A Brummell le llevaba mucho tiempo elegir sus prendas y acicalarse: dicen que más de dos horas en vestirse, por lo que era un espectáculo al que asistí­an algunos selectos amigos. Y por supuesto poní­a el mayor cuidado en todos los detalles: abrochar los botones, estirar las sedas de sus camisas, airear los encajes… Así­ cada dí­a, aunque su meta era aparentar que no habí­a tanto esfuerzo detrás. En su opinión, un auténtico caballero no debí­a llamar la atención por el modo de vestir.

Tuvo clara la idea de rechazar la ropa demasiado ornamentada a favor de la discreta pero perfectamente ajustada y adaptada a medida. Fue de los primeros que tomaron baños diariamente y se decí­a que tení­a tres peluqueros: uno para el flequillo, otro para la parte posterior de la cabeza y otro para las patillas. Enviaba a lavar sus camisas fuera de Londres para que las blanquearan más.

La preocupación por vestir bien, junto con una exhibición indiferente de ingenio, se denominó dandismo.

# Listado de registros:
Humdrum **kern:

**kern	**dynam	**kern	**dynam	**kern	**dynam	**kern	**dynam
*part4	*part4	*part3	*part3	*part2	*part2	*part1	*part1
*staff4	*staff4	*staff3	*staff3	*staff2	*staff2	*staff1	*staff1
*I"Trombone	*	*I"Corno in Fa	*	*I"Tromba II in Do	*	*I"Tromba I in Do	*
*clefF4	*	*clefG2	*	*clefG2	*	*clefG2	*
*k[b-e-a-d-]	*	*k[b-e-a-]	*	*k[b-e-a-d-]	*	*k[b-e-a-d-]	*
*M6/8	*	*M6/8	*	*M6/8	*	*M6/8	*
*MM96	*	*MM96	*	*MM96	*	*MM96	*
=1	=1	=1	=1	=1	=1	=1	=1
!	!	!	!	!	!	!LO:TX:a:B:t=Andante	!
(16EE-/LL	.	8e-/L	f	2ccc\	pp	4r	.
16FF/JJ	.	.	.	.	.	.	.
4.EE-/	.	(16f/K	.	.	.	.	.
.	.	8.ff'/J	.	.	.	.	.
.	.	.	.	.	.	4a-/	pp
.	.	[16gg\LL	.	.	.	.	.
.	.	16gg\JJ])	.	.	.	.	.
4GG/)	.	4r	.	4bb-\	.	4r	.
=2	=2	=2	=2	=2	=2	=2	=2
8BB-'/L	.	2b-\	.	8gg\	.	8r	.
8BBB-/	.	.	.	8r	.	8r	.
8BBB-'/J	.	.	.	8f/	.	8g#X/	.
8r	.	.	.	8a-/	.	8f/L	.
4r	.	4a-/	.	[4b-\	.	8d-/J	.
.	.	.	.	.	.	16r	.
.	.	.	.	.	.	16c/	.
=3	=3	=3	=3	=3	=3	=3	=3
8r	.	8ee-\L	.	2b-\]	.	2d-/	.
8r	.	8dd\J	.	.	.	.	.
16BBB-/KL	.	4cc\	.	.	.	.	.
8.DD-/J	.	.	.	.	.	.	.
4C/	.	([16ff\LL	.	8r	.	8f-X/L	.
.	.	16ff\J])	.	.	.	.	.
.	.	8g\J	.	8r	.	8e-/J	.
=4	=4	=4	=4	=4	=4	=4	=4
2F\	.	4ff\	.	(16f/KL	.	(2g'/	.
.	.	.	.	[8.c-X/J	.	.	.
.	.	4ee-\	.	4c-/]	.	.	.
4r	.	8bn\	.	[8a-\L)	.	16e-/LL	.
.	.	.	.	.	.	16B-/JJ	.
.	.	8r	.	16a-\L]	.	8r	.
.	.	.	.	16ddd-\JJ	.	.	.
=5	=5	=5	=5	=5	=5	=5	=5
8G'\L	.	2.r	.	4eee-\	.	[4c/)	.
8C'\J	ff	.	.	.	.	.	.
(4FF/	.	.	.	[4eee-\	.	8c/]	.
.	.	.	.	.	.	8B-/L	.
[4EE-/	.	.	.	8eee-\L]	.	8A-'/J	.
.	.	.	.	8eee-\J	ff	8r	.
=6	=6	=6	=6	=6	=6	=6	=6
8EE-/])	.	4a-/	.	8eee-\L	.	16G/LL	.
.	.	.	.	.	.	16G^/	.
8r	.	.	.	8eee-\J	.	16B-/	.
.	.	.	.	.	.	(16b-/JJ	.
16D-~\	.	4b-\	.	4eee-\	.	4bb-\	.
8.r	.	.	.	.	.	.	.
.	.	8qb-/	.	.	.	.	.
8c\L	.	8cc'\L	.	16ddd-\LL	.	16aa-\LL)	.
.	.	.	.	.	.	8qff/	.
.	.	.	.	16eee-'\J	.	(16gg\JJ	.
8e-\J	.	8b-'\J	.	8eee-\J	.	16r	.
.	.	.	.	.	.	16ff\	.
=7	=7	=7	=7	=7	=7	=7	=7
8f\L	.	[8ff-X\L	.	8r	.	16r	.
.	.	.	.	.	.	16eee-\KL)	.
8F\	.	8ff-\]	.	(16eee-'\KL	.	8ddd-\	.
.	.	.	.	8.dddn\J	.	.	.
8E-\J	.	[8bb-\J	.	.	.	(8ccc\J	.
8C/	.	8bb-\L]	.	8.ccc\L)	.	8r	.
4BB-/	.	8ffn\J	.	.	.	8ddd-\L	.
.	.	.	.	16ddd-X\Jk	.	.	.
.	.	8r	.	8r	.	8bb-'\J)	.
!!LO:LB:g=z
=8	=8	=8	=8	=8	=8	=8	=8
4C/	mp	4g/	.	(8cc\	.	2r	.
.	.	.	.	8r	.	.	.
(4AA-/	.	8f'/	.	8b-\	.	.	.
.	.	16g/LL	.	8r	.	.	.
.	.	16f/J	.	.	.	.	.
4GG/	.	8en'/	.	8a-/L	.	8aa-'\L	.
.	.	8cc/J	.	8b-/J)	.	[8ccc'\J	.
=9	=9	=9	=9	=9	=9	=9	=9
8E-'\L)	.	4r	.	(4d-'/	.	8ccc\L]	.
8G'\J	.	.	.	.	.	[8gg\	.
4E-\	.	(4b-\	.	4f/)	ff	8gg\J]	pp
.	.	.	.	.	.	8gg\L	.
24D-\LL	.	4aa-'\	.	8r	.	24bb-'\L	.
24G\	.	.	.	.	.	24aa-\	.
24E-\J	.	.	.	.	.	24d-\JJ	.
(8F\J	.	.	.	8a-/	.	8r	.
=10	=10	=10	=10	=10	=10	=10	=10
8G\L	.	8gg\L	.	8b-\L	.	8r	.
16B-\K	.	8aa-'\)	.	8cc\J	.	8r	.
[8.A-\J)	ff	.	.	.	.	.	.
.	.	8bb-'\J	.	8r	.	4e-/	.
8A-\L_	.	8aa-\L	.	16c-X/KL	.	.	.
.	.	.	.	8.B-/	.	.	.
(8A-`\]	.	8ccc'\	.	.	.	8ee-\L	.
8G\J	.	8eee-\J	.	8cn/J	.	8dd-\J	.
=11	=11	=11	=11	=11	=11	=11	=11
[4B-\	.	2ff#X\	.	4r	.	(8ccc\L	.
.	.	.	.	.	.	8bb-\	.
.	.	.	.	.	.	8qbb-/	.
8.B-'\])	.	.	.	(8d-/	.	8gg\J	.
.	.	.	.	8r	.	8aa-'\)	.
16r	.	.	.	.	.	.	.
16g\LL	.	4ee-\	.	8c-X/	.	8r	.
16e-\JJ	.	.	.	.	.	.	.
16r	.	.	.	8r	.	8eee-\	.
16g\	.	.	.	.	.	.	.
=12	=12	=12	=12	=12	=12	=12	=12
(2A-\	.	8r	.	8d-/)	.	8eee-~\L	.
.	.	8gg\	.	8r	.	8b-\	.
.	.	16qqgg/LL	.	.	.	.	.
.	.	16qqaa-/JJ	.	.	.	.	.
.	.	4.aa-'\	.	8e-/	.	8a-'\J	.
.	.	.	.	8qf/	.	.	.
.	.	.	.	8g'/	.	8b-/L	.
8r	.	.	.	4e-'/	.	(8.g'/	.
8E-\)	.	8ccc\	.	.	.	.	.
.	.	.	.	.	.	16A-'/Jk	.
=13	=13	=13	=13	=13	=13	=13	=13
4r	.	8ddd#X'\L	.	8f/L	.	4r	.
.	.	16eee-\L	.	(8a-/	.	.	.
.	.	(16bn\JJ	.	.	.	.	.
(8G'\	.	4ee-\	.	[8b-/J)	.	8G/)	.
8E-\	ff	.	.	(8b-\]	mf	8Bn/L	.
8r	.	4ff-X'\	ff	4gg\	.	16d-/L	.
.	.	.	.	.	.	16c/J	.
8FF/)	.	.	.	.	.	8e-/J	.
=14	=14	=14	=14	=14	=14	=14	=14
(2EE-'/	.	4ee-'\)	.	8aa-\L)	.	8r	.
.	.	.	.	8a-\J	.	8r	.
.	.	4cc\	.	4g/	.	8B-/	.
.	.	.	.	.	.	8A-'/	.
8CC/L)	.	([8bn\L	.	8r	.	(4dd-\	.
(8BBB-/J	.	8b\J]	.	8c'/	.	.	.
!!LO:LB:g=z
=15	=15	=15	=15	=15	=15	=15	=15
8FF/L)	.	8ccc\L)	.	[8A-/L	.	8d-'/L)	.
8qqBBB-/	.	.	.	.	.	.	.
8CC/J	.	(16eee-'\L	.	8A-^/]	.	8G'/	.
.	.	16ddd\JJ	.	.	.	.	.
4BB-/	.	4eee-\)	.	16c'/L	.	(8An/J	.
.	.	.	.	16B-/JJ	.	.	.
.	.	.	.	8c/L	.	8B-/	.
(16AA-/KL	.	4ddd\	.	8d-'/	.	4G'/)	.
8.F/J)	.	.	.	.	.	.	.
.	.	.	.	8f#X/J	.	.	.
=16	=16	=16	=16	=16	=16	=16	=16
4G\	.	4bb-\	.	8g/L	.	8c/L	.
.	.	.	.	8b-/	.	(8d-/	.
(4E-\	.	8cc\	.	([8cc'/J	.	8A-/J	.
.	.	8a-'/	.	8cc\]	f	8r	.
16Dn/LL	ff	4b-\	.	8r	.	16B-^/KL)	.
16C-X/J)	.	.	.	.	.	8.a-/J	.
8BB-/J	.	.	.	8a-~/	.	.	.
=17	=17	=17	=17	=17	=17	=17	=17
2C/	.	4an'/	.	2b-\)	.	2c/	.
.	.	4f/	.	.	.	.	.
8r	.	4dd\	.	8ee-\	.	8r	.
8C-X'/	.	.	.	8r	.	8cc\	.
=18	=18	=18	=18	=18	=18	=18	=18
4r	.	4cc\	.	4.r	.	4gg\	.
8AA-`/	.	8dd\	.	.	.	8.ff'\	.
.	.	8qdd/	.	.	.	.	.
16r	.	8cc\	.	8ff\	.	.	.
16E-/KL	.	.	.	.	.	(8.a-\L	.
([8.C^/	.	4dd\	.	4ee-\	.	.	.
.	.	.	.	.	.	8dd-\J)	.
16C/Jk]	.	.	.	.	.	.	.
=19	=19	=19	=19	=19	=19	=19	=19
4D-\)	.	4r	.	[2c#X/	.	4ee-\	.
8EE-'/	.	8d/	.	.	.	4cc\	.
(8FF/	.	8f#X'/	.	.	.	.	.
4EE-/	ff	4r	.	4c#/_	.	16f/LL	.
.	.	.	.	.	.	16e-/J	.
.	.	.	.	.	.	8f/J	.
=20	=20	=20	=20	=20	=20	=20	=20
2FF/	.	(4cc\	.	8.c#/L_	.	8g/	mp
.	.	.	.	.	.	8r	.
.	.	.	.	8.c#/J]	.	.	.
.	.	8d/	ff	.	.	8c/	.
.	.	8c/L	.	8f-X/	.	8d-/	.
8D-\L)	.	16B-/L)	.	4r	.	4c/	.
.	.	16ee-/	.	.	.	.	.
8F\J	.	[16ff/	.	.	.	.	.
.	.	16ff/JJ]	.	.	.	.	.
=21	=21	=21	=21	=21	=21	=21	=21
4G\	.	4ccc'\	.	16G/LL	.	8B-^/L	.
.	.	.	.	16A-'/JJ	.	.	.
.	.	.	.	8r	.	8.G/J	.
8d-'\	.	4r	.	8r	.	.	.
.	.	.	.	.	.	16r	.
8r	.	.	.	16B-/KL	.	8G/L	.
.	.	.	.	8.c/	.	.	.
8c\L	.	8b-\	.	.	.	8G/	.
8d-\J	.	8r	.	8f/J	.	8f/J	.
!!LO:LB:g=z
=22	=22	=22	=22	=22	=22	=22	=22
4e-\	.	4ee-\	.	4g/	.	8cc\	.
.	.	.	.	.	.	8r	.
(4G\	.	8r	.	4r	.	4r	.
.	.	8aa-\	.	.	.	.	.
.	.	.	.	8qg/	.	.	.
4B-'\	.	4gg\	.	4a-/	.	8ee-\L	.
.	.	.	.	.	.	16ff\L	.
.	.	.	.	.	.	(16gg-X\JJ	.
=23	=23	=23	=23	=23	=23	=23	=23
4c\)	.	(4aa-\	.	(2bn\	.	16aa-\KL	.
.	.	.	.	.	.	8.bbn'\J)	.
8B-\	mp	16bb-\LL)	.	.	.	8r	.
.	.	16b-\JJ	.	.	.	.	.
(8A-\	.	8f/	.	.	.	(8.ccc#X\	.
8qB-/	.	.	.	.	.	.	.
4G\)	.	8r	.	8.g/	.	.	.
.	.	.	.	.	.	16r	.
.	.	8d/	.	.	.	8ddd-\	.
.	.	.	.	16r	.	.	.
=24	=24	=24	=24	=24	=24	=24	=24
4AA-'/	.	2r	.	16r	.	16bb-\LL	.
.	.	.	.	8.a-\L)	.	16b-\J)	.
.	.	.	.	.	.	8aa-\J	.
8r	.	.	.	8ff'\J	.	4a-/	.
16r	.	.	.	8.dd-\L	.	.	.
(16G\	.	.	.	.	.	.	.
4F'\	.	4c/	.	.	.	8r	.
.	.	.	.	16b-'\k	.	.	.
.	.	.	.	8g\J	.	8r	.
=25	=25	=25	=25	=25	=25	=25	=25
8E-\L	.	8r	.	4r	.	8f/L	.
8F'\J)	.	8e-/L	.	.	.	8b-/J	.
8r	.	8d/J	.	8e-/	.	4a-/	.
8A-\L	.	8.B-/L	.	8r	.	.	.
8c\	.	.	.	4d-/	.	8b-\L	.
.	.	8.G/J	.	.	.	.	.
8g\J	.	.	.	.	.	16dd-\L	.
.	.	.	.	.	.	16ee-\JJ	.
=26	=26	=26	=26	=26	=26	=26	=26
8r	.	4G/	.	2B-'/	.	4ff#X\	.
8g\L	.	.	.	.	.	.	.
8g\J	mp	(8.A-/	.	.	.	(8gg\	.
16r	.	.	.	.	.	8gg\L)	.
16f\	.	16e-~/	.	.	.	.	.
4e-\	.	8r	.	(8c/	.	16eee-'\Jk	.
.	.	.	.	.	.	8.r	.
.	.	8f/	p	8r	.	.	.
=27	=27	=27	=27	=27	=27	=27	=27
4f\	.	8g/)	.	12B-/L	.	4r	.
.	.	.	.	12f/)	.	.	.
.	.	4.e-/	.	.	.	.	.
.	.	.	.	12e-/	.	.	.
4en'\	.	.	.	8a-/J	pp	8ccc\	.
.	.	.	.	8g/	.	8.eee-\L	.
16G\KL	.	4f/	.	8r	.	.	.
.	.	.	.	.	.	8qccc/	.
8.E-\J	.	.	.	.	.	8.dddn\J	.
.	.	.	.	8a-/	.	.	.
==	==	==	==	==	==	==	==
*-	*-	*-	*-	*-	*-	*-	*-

# Tu objetivo:
Enumera las partes de la cabeza de las que se encargaba cada uno de los tres peluqueros según el texto sobre Brummell. El listado no guarda relación con el texto sobre Brummell.

# Respuesta:
El flequillo, la parte posterior de la cabeza y las patillas.